When I was 21 years old, I came up with an idea for a short story about a young man who’s wife suddenly dies, and who then finds out that he does not have the ability to deal with it properly. I think it partially came from a fear that I had myself. I was going to be married a year or so later, and was terrified that something would happen to my then fiance/now wife. I let the story float around in my head until the spring of 2006, almost a year later. I was in a writing workshop at college, and I decided that it was the right time to write this story.
The initial problem I had was that I’d lost a page of notes that I’d written about the story, and after searching for days, I finally gave them up as lost, and pressed on with the story as I saw it in my head. I wrote the first draft of the story, then rewrote, redrafted, reread, rewrote, until, five drafts later, I had something with which I was very proud. I sent it off to the workshop class for critique.
The reviews from my peers were very positive, and my professor at the time said it was one of the better undergraduate short stories she’d seen. So I figured that meant it was good enough for a strong publication, and I began sending it out to some of the top short story venues.
Two years later I had amassed a pile of rejections, and had lost hope of this story ever seeing the light of publication. I decided it needed a reread. I read through it, and to my surprise, saw that it had one major flaw. It wasn’t finished. I mean, I had thought it was finished two years earlier, and the praise of my peers hadn’t helped much in that respect. But when I read it in 2008, I realized it didn’t have a true ending. So I wrote one. And I thought the story was much better for it.
I also messed with the title. I changed it from its original title, “Jasper Tilson”, to “Intervention”, to “A Friendly Intervention”, and then back to “Jasper Tilson”. The title changing took place over the course of two years itself. But finally I had it back to “Jasper Tilson”, which was the right title for the story. Surely publication would come soon.

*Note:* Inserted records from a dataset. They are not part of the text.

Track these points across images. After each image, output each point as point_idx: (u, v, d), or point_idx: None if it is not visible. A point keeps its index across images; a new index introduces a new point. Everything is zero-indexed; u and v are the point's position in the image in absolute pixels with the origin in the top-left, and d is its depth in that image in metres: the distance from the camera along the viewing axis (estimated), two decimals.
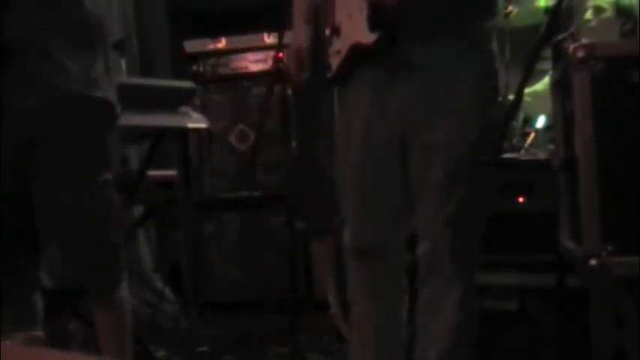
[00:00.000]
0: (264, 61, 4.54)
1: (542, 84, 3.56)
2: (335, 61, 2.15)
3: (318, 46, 2.23)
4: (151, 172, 3.40)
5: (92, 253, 2.30)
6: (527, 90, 3.54)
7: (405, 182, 2.09)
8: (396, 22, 1.99)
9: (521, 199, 3.02)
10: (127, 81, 3.09)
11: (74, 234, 2.29)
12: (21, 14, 2.23)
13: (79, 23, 2.28)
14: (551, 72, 2.91)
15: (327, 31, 2.18)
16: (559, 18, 2.14)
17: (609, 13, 3.27)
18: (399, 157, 2.08)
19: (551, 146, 3.09)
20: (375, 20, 1.98)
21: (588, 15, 3.31)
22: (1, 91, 2.21)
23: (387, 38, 1.99)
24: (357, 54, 2.05)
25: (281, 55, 3.09)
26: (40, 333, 2.31)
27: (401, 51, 2.02)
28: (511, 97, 3.12)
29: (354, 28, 2.04)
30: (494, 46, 2.11)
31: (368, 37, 1.99)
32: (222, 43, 4.64)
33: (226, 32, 4.68)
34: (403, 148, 2.08)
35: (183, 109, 3.27)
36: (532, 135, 3.46)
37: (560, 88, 2.38)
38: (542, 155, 3.22)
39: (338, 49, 2.13)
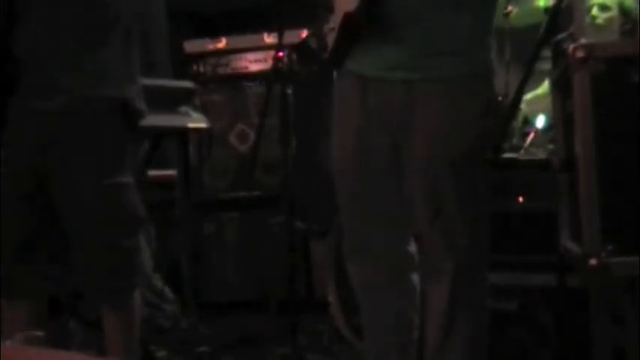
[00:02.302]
0: (264, 61, 4.53)
1: (543, 88, 3.56)
2: (330, 39, 2.12)
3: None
4: (151, 172, 3.41)
5: (102, 255, 2.28)
6: (528, 95, 3.54)
7: (400, 182, 2.08)
8: None
9: (521, 199, 3.02)
10: None
11: (84, 235, 2.28)
12: (32, 21, 2.22)
13: (93, 22, 2.27)
14: (551, 75, 2.91)
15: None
16: (559, 18, 2.13)
17: (614, 12, 3.27)
18: (391, 159, 2.08)
19: (551, 146, 3.08)
20: None
21: (594, 12, 3.31)
22: (17, 96, 2.23)
23: (370, 3, 1.94)
24: (347, 27, 2.00)
25: (281, 54, 3.09)
26: (40, 333, 2.31)
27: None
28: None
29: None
30: (492, 46, 2.08)
31: (352, 4, 1.95)
32: (222, 43, 4.63)
33: (226, 32, 4.68)
34: (395, 150, 2.07)
35: (183, 109, 3.27)
36: (532, 135, 3.46)
37: (560, 88, 2.38)
38: (542, 155, 3.22)
39: (333, 26, 2.10)
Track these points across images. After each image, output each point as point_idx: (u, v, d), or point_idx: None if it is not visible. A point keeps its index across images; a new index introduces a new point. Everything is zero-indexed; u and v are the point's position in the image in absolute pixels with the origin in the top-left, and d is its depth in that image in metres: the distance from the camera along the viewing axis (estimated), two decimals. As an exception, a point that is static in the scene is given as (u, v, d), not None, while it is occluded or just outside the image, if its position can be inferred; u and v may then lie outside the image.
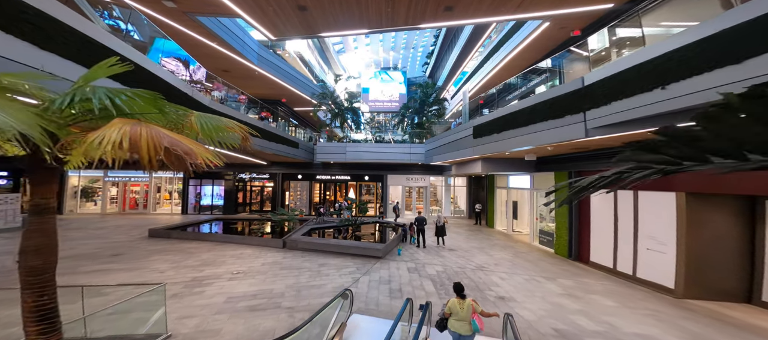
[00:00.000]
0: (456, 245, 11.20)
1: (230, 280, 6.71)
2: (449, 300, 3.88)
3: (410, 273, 7.84)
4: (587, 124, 6.39)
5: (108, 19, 9.54)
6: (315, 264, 8.35)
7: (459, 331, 3.74)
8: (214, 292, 5.98)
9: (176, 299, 5.52)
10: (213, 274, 7.03)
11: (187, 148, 2.03)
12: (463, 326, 3.72)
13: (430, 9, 10.37)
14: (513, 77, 13.27)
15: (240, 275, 7.01)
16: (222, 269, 7.43)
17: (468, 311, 3.72)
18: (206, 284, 6.33)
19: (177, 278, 6.65)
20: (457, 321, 3.75)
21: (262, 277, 7.07)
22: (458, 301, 3.80)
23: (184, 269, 7.27)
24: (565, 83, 7.14)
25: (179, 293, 5.82)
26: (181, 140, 2.10)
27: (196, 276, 6.81)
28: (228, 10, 10.67)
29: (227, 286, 6.35)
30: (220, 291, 6.03)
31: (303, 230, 11.79)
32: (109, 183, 18.85)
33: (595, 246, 8.62)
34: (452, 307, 3.78)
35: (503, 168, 12.15)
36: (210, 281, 6.58)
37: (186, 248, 9.38)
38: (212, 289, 6.12)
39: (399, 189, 20.31)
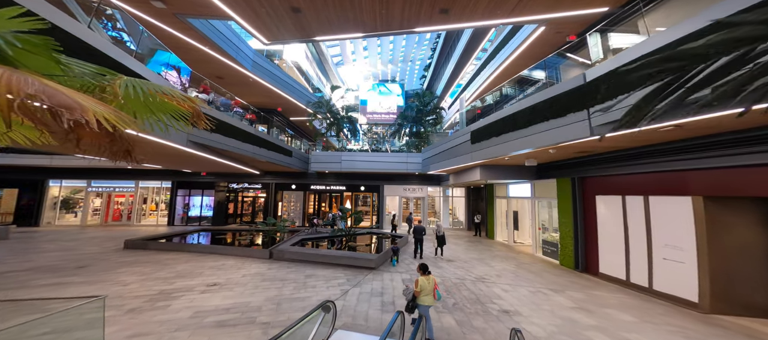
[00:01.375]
0: (455, 256, 10.54)
1: (203, 292, 6.03)
2: (418, 279, 4.54)
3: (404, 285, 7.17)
4: (591, 122, 5.95)
5: (111, 30, 9.31)
6: (301, 275, 7.67)
7: (426, 303, 4.46)
8: (180, 306, 5.30)
9: (133, 314, 4.84)
10: (185, 286, 6.35)
11: (68, 102, 1.44)
12: (429, 298, 4.47)
13: (425, 11, 10.17)
14: (510, 88, 13.01)
15: (215, 288, 6.33)
16: (196, 281, 6.75)
17: (431, 285, 4.51)
18: (174, 298, 5.65)
19: (141, 291, 5.96)
20: (426, 296, 4.47)
21: (240, 289, 6.39)
22: (425, 278, 4.54)
23: (152, 281, 6.58)
24: (566, 80, 6.76)
25: (139, 308, 5.14)
26: (62, 91, 1.51)
27: (165, 289, 6.13)
28: (219, 11, 10.43)
29: (198, 299, 5.67)
30: (188, 305, 5.35)
31: (293, 240, 11.12)
32: (92, 194, 18.10)
33: (604, 257, 8.01)
34: (422, 284, 4.48)
35: (503, 176, 11.66)
36: (179, 293, 5.89)
37: (162, 260, 8.69)
38: (179, 303, 5.44)
39: (396, 200, 19.70)
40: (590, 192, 8.78)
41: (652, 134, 5.89)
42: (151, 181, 18.37)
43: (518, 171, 11.60)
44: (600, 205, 8.34)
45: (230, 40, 13.82)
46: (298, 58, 25.69)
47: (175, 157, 10.16)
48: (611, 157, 7.79)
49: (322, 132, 20.88)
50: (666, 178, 6.59)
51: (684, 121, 4.79)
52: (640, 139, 6.34)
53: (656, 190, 6.78)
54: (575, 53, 10.37)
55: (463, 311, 5.60)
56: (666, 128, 5.21)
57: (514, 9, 10.04)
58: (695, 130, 5.42)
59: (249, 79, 16.53)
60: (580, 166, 9.01)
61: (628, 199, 7.36)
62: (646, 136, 6.11)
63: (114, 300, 5.39)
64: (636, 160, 7.16)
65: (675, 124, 5.03)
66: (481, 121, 10.42)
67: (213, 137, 9.02)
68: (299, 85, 20.87)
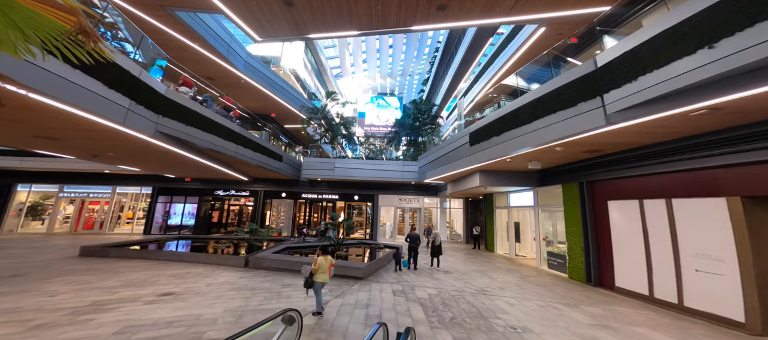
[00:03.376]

Cut to the present day, four years after I’d first begun sending it out to publishers, and forty-six rejections later. That’s right. Forty-six (46) rejections. Valentine’s Day, 2010, I get an email from Slow Trains which reads as follows:
Hi John,
Thank you for your submission to Slow Trains. We would like to publish your story in our spring issue, which will be online in late March.

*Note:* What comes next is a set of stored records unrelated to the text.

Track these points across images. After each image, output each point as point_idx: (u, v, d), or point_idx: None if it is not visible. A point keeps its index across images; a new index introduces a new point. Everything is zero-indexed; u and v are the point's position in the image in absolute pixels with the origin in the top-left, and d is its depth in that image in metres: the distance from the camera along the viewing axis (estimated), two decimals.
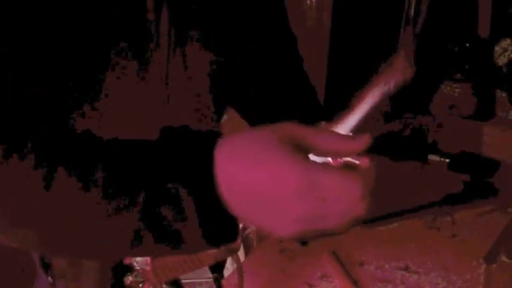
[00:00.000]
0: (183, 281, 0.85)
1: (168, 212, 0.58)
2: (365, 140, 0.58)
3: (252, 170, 0.53)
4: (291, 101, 1.02)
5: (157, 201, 0.58)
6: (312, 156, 0.57)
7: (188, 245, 0.59)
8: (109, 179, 0.60)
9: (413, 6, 1.58)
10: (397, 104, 1.52)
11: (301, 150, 0.54)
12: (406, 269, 1.07)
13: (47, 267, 0.88)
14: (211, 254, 0.75)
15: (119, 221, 0.60)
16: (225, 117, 0.91)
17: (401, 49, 0.84)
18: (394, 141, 1.48)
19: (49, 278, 0.89)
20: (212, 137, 0.57)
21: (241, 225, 0.71)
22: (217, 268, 1.00)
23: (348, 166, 0.59)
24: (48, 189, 0.61)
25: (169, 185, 0.58)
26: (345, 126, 0.71)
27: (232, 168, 0.55)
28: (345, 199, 0.54)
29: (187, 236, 0.58)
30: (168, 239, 0.59)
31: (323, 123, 0.77)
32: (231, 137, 0.57)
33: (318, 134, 0.56)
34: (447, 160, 1.38)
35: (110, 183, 0.60)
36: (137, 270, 0.75)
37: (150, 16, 0.83)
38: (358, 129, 0.71)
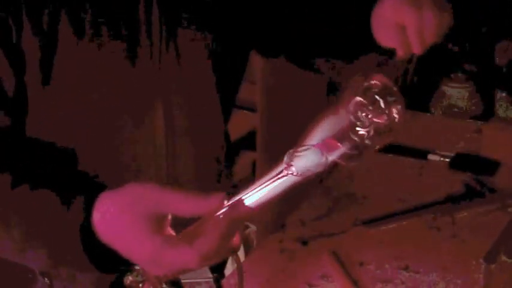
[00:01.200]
0: (183, 281, 0.85)
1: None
2: (217, 199, 0.65)
3: (116, 235, 0.67)
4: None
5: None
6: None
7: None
8: None
9: None
10: None
11: (157, 217, 0.66)
12: (406, 269, 1.07)
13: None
14: None
15: None
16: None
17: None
18: (394, 141, 1.47)
19: (46, 279, 0.89)
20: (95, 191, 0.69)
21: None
22: (217, 268, 1.00)
23: (190, 235, 0.67)
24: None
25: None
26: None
27: (102, 230, 0.67)
28: (183, 266, 0.67)
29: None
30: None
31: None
32: (105, 197, 0.68)
33: (173, 197, 0.66)
34: (447, 160, 1.38)
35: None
36: (137, 270, 0.75)
37: (141, 13, 0.84)
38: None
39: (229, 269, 1.08)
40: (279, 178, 0.67)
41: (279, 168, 0.67)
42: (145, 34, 0.85)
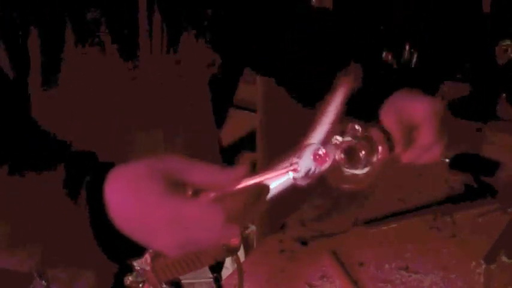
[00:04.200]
0: (183, 281, 0.85)
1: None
2: (241, 172, 0.63)
3: (131, 204, 0.62)
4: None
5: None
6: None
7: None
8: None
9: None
10: None
11: (177, 184, 0.61)
12: (406, 269, 1.07)
13: (40, 271, 0.88)
14: (211, 254, 0.75)
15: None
16: None
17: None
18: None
19: (43, 281, 0.89)
20: (105, 169, 0.64)
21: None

Please return the information sheet below at your earliest convenience, and then we will send you the galleys link for your approval shortly before the issue is linked.
Thank you for contributing to Slow Trains!
Susannah
So now, after four years, forty-six rejections, multiple titles, multiple drafts, multiple endings, and ceasless submissions, “Jasper Tilson” will be published for all the world to read. I can’t wait to see it at Slow Trains. And of course, I’ll link to it here when it is up, which should be next month.